Bikash Barman, un corrispondente della comunità di Video Volunteers ha segnalato che la maggior parte delle donne incinte del villaggio di Kalpani, del distretto di Cooch Behar del Nord Bengala, evita di recarsi in ospedale perché teme che vengano inseriti loro forzatamente dispositivi intrauterini.

Nel video, una delle 30 donne che ha partorito in un centro sanitario statale e alla quale è stato impiantato forzatamente un dispositivo contraccettivo ha affermato:

No, I was not willing to have a copper-T inserted.

Non volevo che mi inserissero una spirale.

Le ricerche dimostrano che la maggiore autonomia delle donne le sta spingendo a soluzioni che tutelino maggiormente la loro salute. Disincentivare le gravidanze a una giovane età è più efficace della sterilizzazione per ridurre i tassi di fertilità. Tutto questo comporta naturalmente cambiare gli atteggiamenti patriarcali nei confronti delle donne e il modo in cui queste vengono considerate dalla società. Cambiare questo atteggiamento a livello domestico e istituzionale è un lavoro immane che non può essere documentato con traguardi numerici come le morti al momento del parto, Tuttavia, finché non verrà introdotto questo cambiamento nella lingua delle nostre politiche, le donne continueranno ad essere trattate come cavie.

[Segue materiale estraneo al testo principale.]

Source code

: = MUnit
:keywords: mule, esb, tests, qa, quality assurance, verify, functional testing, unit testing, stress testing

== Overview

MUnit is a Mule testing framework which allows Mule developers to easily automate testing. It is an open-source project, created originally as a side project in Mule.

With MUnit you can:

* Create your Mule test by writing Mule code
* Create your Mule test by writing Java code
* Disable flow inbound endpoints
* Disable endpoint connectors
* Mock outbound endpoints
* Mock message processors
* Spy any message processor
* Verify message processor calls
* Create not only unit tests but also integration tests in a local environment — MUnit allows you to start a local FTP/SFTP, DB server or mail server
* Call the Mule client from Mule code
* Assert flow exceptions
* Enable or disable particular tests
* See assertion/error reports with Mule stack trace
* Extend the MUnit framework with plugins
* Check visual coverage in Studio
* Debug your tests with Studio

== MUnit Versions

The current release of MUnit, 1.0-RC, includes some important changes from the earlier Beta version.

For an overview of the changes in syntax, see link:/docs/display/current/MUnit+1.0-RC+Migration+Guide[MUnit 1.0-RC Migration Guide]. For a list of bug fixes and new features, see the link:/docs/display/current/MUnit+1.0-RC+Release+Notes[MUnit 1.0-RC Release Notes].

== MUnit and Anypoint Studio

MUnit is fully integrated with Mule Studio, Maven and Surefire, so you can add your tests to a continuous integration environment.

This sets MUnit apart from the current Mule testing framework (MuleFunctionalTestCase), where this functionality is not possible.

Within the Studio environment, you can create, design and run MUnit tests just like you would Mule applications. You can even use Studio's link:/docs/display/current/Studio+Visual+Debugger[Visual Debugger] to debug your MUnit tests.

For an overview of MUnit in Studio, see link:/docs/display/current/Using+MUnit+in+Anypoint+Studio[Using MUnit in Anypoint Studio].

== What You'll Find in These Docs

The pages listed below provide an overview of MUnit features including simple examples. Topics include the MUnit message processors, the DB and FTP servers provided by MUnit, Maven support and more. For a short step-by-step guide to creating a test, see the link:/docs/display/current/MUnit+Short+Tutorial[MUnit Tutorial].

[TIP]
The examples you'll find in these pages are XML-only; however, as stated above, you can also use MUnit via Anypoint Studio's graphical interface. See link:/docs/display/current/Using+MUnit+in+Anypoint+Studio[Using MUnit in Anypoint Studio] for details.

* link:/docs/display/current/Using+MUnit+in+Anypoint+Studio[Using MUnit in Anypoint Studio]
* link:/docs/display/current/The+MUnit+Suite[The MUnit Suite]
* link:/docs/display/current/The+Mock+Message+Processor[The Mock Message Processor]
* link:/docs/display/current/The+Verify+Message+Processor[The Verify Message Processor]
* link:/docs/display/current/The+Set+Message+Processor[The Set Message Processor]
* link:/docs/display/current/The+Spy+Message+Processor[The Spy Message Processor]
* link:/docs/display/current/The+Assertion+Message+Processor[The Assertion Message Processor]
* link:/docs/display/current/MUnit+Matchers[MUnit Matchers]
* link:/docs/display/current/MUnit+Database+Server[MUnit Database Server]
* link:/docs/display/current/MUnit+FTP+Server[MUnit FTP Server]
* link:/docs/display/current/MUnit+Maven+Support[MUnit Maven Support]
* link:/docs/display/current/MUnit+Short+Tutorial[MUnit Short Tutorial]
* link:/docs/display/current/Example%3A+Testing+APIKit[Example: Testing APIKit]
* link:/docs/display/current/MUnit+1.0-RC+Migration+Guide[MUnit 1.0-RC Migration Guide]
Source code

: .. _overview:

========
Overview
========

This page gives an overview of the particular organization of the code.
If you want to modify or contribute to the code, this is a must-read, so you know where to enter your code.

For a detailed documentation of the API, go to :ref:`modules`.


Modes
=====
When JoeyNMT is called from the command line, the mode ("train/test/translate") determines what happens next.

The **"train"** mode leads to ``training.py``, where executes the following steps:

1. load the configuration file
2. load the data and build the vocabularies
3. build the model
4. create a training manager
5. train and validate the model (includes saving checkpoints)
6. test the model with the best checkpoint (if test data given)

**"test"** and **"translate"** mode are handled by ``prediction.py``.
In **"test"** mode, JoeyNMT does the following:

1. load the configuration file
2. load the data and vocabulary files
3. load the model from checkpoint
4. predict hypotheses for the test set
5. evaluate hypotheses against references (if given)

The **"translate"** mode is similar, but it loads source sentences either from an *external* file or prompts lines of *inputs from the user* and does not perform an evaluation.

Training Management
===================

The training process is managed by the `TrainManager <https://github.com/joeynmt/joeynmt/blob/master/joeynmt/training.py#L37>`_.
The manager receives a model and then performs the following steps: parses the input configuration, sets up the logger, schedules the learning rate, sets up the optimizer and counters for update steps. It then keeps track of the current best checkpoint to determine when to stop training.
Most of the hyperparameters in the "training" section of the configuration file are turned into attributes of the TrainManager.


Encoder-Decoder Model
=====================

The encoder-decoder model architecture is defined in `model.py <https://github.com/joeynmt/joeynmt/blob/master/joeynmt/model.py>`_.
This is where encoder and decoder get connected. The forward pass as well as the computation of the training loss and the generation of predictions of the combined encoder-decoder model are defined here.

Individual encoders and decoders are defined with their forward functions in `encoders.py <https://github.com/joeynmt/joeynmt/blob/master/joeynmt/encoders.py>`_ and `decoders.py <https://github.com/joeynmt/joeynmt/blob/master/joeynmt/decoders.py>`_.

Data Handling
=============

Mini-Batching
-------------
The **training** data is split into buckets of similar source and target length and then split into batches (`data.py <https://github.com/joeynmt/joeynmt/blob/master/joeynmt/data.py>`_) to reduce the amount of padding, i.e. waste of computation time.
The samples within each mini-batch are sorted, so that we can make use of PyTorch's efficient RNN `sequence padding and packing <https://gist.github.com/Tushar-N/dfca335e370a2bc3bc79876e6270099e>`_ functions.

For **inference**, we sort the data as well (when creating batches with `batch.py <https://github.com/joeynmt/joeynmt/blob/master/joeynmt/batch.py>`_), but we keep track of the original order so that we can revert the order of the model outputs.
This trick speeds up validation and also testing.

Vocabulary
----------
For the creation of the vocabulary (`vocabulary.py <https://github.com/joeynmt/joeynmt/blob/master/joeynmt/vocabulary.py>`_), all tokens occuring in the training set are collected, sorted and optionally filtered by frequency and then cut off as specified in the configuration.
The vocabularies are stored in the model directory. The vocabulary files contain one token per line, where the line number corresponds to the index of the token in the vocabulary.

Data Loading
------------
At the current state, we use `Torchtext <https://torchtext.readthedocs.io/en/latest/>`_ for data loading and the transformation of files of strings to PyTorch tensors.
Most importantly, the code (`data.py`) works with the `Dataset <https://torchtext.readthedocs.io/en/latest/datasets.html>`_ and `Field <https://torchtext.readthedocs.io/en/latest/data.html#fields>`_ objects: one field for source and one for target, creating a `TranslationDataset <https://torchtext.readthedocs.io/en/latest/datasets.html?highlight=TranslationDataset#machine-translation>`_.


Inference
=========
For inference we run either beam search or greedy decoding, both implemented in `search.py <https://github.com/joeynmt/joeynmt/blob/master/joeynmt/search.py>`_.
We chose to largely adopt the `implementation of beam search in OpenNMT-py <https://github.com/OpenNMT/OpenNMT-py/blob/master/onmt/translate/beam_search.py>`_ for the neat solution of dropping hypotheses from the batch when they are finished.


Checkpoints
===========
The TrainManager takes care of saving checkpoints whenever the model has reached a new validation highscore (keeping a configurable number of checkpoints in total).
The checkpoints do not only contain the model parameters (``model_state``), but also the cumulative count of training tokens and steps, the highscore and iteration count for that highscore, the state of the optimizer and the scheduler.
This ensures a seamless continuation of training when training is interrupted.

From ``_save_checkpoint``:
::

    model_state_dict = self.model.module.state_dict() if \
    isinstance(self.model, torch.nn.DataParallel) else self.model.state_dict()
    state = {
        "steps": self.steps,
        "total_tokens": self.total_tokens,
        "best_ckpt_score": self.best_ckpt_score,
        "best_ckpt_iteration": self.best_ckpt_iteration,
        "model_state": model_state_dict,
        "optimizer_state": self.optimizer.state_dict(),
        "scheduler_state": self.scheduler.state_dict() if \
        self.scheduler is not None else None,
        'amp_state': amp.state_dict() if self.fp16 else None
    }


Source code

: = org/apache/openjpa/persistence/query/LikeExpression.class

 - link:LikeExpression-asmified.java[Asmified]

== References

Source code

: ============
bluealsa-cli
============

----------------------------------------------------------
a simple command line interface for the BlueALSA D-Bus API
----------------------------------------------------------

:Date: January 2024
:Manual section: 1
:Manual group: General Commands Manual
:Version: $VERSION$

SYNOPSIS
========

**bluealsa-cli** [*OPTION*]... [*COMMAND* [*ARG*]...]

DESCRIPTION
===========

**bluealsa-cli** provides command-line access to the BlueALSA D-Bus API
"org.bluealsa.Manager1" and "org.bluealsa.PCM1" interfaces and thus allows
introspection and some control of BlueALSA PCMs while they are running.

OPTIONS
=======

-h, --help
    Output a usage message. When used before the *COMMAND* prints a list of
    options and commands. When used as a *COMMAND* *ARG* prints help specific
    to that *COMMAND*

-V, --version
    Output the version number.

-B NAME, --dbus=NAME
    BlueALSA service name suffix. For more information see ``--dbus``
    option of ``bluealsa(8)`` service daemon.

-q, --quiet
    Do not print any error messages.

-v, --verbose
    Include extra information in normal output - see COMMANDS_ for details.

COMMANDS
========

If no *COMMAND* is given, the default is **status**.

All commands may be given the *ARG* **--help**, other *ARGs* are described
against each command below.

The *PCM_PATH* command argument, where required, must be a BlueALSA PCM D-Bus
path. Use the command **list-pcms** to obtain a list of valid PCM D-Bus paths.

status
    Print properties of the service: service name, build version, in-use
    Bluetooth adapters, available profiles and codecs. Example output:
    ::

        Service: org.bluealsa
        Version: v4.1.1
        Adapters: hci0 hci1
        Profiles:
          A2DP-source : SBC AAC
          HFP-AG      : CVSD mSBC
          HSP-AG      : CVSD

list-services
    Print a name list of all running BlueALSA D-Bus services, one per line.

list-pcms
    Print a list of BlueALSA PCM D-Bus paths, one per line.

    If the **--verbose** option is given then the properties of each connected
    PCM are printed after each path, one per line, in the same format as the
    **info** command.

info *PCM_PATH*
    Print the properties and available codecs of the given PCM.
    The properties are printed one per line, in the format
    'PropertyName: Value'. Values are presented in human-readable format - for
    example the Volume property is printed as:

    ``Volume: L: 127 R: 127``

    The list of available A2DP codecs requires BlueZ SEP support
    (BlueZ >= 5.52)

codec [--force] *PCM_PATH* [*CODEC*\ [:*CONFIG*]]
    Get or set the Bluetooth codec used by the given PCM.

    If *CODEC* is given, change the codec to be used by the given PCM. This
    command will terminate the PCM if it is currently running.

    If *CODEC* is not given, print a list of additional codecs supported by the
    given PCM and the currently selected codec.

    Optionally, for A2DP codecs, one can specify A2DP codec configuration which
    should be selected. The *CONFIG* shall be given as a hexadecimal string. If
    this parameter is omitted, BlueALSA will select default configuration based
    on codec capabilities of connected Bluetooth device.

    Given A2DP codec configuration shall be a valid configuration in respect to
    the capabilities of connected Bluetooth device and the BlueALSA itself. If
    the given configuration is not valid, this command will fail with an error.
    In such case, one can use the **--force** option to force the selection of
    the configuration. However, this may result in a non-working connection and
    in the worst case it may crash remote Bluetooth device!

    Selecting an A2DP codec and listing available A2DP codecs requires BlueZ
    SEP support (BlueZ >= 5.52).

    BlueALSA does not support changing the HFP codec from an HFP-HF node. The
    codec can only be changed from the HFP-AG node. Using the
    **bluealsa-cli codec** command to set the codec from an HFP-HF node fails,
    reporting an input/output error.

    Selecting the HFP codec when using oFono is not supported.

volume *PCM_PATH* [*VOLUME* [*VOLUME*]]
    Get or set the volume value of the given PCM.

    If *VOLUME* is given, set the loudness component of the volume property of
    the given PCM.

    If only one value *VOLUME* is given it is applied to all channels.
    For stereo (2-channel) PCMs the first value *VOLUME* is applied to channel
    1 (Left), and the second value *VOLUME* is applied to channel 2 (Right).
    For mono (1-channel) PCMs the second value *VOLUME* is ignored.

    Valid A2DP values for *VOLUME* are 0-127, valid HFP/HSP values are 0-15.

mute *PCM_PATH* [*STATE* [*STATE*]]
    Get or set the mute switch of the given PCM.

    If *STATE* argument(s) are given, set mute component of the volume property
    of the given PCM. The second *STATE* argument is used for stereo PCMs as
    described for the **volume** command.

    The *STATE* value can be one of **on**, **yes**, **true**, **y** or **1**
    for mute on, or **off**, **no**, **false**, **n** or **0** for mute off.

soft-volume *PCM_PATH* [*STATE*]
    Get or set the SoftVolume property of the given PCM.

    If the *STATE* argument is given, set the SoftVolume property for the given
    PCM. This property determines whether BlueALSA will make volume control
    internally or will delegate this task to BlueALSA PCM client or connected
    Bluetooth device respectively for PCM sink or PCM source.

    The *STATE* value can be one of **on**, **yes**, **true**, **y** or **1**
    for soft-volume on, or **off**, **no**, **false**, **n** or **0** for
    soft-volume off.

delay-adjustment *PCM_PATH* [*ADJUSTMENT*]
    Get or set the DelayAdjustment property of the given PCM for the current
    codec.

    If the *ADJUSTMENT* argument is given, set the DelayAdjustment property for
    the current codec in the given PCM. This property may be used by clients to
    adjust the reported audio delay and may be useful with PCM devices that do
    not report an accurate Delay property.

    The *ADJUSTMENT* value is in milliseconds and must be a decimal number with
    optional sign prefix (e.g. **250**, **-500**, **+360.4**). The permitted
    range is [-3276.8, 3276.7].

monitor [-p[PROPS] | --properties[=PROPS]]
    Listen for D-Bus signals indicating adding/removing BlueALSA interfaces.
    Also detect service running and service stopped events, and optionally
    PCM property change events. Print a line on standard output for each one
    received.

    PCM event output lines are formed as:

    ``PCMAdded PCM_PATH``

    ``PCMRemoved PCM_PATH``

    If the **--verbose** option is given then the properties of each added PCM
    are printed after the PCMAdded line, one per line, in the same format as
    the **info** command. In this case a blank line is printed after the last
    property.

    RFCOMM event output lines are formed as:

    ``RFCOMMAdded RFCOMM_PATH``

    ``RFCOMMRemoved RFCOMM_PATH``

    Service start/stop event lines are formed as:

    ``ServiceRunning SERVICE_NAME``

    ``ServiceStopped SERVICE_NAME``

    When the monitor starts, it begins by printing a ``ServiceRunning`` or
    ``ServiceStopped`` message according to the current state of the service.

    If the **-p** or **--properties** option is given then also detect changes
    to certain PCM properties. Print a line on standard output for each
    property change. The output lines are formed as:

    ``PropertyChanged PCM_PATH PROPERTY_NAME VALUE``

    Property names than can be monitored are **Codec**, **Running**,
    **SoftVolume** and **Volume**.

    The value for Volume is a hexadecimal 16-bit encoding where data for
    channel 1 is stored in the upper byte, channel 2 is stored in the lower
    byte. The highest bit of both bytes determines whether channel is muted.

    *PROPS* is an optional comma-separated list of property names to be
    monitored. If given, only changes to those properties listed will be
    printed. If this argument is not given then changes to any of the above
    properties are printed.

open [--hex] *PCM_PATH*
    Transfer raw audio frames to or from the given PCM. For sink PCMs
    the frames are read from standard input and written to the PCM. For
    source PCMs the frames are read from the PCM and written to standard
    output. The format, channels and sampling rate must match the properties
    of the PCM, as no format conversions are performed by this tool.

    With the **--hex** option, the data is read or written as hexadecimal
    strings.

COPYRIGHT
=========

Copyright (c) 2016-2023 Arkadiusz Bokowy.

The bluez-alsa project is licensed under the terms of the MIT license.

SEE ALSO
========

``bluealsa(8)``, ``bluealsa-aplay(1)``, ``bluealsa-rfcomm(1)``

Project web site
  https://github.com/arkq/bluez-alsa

I corrispondenti della comunità di Video Volunteer provengono da comunità emarginate in India e producono numerosi video su storie non denunciate. Queste storie “sono notizie per coloro che le vivono”. Offrono un contesto iperlocale di copertura dei diritti umani globali e delle sfide che devono essere affrontate a livello di sviluppo.